Top of Dataset excerpts

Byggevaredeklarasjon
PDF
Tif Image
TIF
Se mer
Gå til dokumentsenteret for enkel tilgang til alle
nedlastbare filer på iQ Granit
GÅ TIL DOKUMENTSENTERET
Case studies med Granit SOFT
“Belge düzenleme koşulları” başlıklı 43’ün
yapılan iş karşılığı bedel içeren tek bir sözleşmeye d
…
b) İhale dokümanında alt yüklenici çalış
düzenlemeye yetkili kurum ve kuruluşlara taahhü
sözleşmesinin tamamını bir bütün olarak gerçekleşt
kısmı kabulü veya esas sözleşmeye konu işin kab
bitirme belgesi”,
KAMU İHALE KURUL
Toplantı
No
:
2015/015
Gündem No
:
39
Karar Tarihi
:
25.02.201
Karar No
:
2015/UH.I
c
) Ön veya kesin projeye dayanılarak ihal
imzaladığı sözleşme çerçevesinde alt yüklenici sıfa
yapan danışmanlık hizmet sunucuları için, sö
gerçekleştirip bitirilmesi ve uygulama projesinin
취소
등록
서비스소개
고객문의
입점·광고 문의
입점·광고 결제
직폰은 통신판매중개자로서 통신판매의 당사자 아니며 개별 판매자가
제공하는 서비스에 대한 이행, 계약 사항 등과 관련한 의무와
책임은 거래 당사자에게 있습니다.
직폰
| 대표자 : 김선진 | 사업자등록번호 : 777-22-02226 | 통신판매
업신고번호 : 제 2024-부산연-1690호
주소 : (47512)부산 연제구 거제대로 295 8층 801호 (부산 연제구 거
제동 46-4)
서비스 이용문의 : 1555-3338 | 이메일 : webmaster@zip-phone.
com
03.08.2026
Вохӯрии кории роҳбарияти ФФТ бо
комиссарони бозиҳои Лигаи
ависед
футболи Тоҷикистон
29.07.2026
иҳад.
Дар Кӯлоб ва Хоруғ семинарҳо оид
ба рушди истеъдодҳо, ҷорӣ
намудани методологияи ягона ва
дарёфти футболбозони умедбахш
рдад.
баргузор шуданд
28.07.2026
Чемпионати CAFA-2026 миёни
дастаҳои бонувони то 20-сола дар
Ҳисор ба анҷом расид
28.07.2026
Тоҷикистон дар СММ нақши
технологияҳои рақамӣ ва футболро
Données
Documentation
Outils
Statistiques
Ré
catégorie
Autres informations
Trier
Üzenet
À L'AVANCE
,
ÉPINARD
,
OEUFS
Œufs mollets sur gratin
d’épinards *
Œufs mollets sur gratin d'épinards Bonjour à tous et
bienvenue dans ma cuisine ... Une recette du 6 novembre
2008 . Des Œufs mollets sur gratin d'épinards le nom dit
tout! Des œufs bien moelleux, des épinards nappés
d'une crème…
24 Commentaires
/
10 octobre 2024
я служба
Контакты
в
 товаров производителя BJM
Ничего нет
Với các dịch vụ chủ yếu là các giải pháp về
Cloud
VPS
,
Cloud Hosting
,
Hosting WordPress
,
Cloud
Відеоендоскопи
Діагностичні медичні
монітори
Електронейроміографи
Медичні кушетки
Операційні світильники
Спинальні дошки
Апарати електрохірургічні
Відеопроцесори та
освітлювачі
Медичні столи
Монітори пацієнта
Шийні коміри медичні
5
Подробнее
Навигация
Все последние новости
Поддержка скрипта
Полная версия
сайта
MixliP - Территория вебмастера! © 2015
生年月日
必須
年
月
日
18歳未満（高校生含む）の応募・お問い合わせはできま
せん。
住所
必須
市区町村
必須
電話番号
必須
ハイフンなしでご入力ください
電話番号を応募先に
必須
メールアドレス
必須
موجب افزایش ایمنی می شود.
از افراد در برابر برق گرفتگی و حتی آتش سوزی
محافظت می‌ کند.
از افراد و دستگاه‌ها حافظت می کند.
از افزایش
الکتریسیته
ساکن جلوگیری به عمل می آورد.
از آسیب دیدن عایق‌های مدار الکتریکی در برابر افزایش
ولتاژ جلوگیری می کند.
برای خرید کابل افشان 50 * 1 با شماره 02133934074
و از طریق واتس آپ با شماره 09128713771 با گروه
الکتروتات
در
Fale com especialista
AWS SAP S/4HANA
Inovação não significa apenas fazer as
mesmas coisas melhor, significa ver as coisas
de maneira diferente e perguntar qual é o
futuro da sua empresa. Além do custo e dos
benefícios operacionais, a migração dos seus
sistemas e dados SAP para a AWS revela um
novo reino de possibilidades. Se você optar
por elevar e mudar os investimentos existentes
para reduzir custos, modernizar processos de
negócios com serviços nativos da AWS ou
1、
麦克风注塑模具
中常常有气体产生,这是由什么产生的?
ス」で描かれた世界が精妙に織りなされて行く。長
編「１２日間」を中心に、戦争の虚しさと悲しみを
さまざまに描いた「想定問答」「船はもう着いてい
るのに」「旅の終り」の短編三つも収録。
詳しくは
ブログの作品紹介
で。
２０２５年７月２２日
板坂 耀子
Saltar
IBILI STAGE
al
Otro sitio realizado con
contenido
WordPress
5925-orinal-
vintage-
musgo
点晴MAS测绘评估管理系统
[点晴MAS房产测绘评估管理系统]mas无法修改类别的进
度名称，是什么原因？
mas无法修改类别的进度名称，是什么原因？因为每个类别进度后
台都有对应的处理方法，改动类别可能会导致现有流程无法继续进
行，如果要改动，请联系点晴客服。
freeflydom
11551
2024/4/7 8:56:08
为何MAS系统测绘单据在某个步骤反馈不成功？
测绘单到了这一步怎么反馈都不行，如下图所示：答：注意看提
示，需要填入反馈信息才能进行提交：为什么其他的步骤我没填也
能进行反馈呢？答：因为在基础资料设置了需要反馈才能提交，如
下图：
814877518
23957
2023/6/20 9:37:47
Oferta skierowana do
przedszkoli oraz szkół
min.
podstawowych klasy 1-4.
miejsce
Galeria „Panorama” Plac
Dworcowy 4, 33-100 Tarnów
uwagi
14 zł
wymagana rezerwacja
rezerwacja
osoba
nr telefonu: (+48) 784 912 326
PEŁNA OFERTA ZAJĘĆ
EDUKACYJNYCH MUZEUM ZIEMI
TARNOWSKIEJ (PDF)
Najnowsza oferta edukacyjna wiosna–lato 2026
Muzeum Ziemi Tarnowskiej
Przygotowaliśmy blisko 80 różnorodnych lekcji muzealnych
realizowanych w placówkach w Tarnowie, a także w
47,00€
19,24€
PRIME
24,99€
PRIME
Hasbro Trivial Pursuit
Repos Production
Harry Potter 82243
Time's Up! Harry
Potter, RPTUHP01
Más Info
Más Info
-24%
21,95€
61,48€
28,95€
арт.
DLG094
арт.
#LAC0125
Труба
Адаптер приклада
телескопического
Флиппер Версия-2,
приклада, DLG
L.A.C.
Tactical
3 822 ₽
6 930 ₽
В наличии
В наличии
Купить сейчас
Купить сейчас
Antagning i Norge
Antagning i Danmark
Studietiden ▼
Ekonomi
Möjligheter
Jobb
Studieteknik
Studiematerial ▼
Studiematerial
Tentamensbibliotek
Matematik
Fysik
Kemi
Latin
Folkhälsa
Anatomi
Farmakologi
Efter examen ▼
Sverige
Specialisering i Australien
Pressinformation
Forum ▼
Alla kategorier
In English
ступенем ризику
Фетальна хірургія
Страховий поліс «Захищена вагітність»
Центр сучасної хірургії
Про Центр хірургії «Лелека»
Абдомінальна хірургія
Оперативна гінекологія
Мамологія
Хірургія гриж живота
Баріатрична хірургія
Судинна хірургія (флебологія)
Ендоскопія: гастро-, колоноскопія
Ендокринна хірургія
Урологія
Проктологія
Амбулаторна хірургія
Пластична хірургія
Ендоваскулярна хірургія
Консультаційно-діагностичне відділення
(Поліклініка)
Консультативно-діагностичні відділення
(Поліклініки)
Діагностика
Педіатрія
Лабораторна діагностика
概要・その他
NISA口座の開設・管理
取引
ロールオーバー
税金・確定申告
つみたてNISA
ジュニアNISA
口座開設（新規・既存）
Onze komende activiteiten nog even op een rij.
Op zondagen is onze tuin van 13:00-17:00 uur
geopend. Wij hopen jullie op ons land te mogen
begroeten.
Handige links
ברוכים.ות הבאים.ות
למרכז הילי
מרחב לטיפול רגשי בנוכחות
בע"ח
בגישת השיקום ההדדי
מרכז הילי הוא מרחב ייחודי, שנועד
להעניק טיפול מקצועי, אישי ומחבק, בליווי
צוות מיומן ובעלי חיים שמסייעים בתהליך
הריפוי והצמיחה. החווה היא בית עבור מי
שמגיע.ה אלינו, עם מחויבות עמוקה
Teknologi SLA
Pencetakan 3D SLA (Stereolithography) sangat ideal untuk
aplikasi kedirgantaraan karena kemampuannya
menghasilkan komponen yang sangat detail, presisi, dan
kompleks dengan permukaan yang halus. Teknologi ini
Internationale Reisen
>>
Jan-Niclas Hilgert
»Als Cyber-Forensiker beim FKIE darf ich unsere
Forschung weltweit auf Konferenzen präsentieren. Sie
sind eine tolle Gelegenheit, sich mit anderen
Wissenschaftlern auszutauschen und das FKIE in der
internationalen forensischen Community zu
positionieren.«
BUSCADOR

Bottom of Dataset excerpts

- What you need to do -
Duplicate every line from the start of the rows up to and including the line containing "düzenlemeye yetkili kurum".

- Written answer -
Byggevaredeklarasjon
PDF
Tif Image
TIF
Se mer
Gå til dokumentsenteret for enkel tilgang til alle
nedlastbare filer på iQ Granit
GÅ TIL DOKUMENTSENTERET
Case studies med Granit SOFT
“Belge düzenleme koşulları” başlıklı 43’ün
yapılan iş karşılığı bedel içeren tek bir sözleşmeye d
…
b) İhale dokümanında alt yüklenici çalış
düzenlemeye yetkili kurum ve kuruluşlara taahhü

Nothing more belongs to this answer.